La vie sur le front a ses petites complications :

« Le principal problème est la corruption. Les armes n’arrivent pas. Je ne parle même pas de la nourriture. Imagine, tu es sur le front, et ton kit de survie alimentaire est composé d’une boîte de haricots, de quelques saucisses et d’un paquet de chips. Comment tu fais pour tenir 24 heures avec ça ? Le pire, c’est le kit fourni par les Anglais. Ils ont mis de la poudre de Coca-Cola, mais sans eau. Tu fais quoi avec ton sachet ? »

Fourni par l'auteur

À ses yeux, les meilleurs kits alimentaires sont slovaques, américains, allemands, roumains ou estoniens. On y trouve de l’huile, du chocolat, des boissons énergisantes, des gâteaux, de quoi faire chauffer de la nourriture, du sel et du poivre, et de la viande de qualité.

Sur le front, ce qui lui manque le plus est la nourriture d’avant. Lorsqu’il quittera l’Ukraine, sans doute à Noël prochain, la première chose qu’il fera, « c’est un bon McDo ou Burger King. Putain, je rêve de ça ».

Il se plaint aussi des nombreux vols – cigarettes, équipements militaires, nourriture :

« Ça te fout en l’air des choses comme ça sur le front. Et puis, il y a ceux qui volent et ceux qui taxent, qui te grattent chaque jour des cigarettes alors qu’ils ont largement les moyens pour s’en acheter. J’ai arrêté de fumer, te disent-ils, puis une fois arrivés ici, ils te taxent… »

Une vie consacrée

Le front est éprouvant. Néanmoins, il s’en plaint peu. J’aurais aimé trouver en Micha quelques tiraillements, des doutes ou des choses de la vie qui contestent son présent dans la guerre. En sociologue de l’intime, j’espérais trouver des tensions qui traversent n’importe quel humain. Mais Micha n’est pas de ceux-là. Sa vie entière est tendue vers le présent de la guerre, concentrée aux buts qu’il s’est donnés.
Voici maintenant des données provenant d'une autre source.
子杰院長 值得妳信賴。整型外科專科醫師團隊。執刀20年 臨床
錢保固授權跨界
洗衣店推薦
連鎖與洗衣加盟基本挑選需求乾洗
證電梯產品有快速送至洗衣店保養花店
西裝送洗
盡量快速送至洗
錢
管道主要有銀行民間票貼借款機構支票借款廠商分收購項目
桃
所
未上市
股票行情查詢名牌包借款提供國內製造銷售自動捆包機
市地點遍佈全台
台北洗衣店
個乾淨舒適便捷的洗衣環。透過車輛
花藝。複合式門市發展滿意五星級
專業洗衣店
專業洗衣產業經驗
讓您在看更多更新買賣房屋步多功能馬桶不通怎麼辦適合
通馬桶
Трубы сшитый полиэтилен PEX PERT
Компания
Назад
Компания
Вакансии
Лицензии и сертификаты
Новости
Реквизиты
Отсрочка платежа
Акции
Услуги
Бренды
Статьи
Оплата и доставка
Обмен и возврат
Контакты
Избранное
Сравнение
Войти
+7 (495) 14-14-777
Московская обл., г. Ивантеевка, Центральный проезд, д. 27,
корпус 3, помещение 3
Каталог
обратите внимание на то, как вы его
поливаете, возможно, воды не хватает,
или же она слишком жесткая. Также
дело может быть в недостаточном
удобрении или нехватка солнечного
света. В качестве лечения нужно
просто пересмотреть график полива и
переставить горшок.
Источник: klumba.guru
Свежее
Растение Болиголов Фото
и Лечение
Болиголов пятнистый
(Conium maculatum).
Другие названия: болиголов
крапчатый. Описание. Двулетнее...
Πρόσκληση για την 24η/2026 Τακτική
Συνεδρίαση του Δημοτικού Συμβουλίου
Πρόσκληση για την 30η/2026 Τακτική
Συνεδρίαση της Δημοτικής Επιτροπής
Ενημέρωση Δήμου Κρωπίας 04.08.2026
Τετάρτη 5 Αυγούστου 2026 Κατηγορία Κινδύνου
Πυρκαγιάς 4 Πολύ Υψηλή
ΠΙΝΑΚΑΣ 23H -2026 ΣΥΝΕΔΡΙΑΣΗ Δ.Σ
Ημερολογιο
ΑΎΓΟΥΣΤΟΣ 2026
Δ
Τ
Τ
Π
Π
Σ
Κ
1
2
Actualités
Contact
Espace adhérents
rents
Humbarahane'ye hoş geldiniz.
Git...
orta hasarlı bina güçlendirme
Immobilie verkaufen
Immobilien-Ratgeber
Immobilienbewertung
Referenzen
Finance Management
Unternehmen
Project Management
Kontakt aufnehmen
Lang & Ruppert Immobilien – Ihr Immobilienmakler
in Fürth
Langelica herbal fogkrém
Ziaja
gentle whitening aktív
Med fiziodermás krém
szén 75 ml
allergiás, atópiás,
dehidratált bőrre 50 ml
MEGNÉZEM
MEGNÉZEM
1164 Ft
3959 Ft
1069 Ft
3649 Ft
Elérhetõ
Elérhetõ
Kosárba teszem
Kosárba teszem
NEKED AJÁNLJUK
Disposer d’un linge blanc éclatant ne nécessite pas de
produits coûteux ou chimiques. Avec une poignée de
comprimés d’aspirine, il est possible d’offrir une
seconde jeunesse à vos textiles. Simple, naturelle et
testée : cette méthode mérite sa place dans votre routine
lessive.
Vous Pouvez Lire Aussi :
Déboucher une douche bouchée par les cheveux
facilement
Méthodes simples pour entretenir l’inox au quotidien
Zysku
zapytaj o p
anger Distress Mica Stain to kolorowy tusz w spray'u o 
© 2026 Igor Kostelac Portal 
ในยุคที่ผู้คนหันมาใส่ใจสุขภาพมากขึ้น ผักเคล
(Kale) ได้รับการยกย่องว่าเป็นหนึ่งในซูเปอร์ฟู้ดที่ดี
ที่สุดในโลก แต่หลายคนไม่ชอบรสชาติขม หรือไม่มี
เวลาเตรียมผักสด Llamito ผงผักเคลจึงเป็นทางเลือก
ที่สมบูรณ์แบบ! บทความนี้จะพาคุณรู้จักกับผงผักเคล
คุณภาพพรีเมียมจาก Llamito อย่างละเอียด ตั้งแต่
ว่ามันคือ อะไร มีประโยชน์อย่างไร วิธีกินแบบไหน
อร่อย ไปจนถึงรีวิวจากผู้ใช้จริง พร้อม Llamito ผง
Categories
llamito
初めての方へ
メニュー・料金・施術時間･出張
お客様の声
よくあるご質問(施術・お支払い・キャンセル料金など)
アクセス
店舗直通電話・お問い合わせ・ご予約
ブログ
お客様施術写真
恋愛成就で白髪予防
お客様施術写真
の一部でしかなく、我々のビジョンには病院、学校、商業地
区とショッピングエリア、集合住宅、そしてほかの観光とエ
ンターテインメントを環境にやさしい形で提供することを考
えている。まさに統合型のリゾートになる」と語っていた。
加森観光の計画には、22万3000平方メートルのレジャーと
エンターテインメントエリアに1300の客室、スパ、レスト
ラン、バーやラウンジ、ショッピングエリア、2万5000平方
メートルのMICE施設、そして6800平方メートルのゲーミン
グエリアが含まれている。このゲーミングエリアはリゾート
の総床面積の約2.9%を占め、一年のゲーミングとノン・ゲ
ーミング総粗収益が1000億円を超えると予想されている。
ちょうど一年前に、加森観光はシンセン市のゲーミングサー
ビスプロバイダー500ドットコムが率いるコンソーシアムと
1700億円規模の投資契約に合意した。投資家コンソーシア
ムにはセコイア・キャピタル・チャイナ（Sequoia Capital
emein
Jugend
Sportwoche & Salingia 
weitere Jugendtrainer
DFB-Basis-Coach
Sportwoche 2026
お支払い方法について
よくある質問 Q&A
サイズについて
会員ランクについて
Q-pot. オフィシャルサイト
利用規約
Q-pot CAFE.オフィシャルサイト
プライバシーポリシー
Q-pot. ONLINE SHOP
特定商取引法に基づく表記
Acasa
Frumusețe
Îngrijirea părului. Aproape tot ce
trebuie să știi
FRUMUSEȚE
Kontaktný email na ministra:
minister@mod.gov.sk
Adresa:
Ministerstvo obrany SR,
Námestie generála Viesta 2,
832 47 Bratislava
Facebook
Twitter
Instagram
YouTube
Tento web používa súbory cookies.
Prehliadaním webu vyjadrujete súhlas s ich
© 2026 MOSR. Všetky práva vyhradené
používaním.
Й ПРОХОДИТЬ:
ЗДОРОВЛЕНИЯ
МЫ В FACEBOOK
Le sens du devoir paraît toujours l’emporter. Il superpose la vie aux règles et aux exigences de la guerre. C’est un contournement de soi. La ténacité, l’obstination et la dureté du rapport à soi forment un engagement sacrificiel au nom de ce qu’il considère être la vérité. Le risque existe assurément de s’accrocher au plus près de « son destin » et ainsi, de se priver d’un rapport perpétuellement ouvert à soi.

Aujourd’hui, Micha rejoint à nouveau le front pour cinq mois. Ce genre de vie interdit les plans pour l’avenir. Il s’attend à une guerre longue – deux, trois, peut-être quatre ans. Il y restera jusqu’au bout, me dit-il sans hésiter. Il ne semble pas envier les vies étrangères à la guerre. En Allemagne, « mes amis ne me comprennent pas. Ils pensent que je joue à Call of Duty. Ça ne sert à rien que je leur raconte, ils ne peuvent pas imaginer ».

Cette solitude vis-à-vis des personnes étrangères à la guerre ne produit en lui aucun recul. Sans doute est-ce une sorte d’orgueil dans son esprit. Il se sent dépositaire d’une impérieuse responsabilité : empêcher la ruine d’un peuple.